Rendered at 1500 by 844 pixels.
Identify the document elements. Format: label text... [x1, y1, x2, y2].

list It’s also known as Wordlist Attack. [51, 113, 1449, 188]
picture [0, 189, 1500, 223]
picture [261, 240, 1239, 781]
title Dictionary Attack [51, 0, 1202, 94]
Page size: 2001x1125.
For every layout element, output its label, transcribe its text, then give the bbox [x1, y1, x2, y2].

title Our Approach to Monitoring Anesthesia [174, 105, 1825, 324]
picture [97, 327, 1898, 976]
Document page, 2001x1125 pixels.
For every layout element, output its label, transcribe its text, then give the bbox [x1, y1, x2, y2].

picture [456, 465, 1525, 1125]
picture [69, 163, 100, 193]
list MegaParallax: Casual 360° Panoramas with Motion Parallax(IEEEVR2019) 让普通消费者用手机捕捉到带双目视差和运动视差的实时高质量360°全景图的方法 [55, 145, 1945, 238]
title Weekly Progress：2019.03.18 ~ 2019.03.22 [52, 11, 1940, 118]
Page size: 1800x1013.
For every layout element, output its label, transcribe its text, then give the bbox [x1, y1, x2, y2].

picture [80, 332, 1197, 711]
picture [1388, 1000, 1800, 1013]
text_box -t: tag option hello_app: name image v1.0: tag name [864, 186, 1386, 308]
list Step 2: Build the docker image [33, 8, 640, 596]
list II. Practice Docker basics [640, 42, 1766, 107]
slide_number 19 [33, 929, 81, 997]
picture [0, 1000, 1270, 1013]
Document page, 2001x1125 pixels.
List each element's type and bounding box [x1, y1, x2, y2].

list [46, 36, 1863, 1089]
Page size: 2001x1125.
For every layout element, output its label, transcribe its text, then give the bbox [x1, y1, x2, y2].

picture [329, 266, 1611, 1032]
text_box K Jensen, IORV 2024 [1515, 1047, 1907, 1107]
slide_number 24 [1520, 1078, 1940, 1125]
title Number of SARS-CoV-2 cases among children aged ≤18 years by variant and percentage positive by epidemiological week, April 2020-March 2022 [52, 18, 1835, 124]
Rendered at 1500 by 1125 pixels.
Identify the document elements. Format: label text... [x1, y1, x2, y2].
————
The answer is to be a bare number, showing how many lines of the records contain "Rendered".

2